Mental Health, Psychosocial Functioning, and Health-Related Quality of Life of Children, Adolescents, and Adults with Bladder Exstrophy, Cloacal Exstrophy, and Epispadias: A Scoping Review
Michelle SooHoo, PhD, ZoŽ G. Baker, PhD, Hannah Dillon, BS, Lynn Kysh, MLIS, YuDing Wang, MD, Arthi Hannallah, MD, Zorash Montano, PhD, Evalynn Vasquez, MD, MBA.
Children's Hospital Los Angeles, Los Angeles, CA, USA.
BACKGROUND: The exstrophy-epispadias complex (EEC) is a collection of rare congenital conditions affecting the urinary system. While some studies have reported that individuals with EEC face greater mental health (MH) comorbidities and decreased quality of life (QOL), other studies have found no association between EEC and MH status or QOL. Currently there is not a clear consensus on the psychosocial functioning, MH status, or health-related quality of life of individuals with EEC. The aim of this scoping review is to synthesize the existing literature related to the mental health status, psychosocial functioning, and QOL of individuals with EEC across the life course.
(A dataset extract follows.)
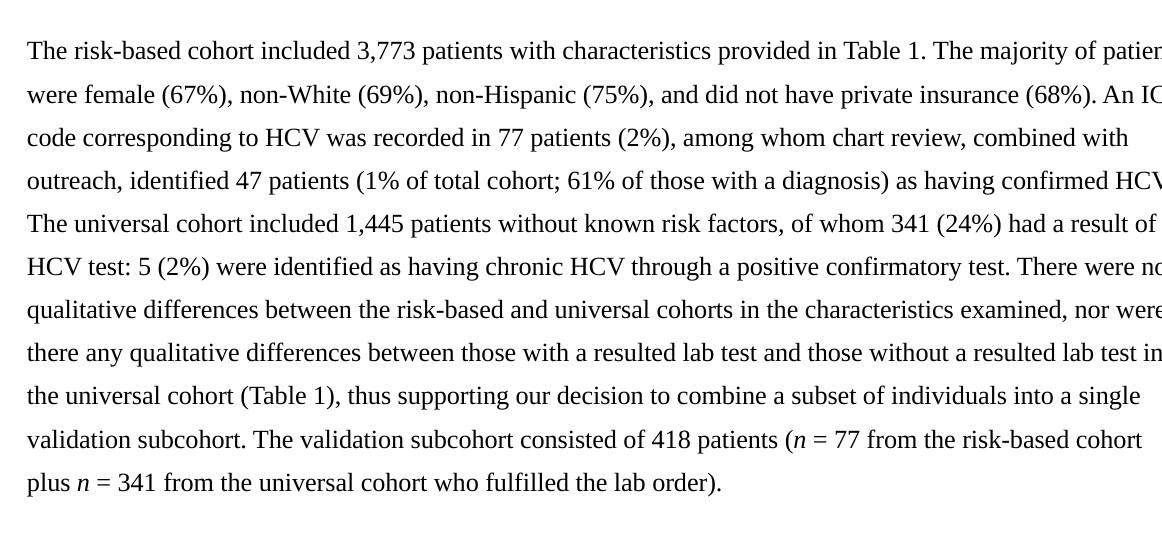
Figure 2 . Study enrollment and decision steps to classify an individual’s chronic hepatitis C virus infection status from the electronic health record among patients seen at an urban federally qualified health center. ‘ X ’ denotes a patient’s true infection status, while ‘ W ’ denotes a (potentially incorrect) diagnostic code in the electronic health record. Gray shaded box depicts the validation subcohort ( n = 418). HCV = chronic hepatitis C virus infection; HER = electronic health record. † Dashed lines indicate missing HCV status for patients without laboratory testing in risk- based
METHODS: Databases including PubMed, Embase, Cochrane Library, CINAHL, Web of Science, PsycINFO, ERIC, and Google Scholar were searched from inception using preidentified key terms. References of included studies and publications from relevant non-profit organizations were also reviewed. Two independent reviewers performed abstract screening of 5,431 articles, followed by full-text review of 245 articles (Figure 1). All articles including primary analysis on the psychosocial functioning, MH status, or QOL of individuals with EEC were included in the review, and recurring themes were identified.
RESULTS: Sixty-six articles were included in this review (Figure 1), comprising results from 2,148 unique patients. Findings suggest that MH status and QOL change across the life course in individuals with EEC. Children with EEC demonstrate more externalizing behaviors, while adolescents and adults with EEC demonstrate higher levels of internalizing behaviors and psychological distress, particularly anxiety. Additionally, children appear to demonstrate improved QOL after surgery to improve continence. While overall QOL among individuals with EEC is comparable to the general population, adolescents and adults experience lower QOL in the areas of self-care and general health. CONCLUSIONS: While many individuals diagnosed with EEC experience QOL that is equal to that of the general population, experiences with incontinence, concerns about the appearance of genitalia, and anxiety surrounding the condition do affect MH, psychosocial functioning, and HRQOL in individuals across the life course.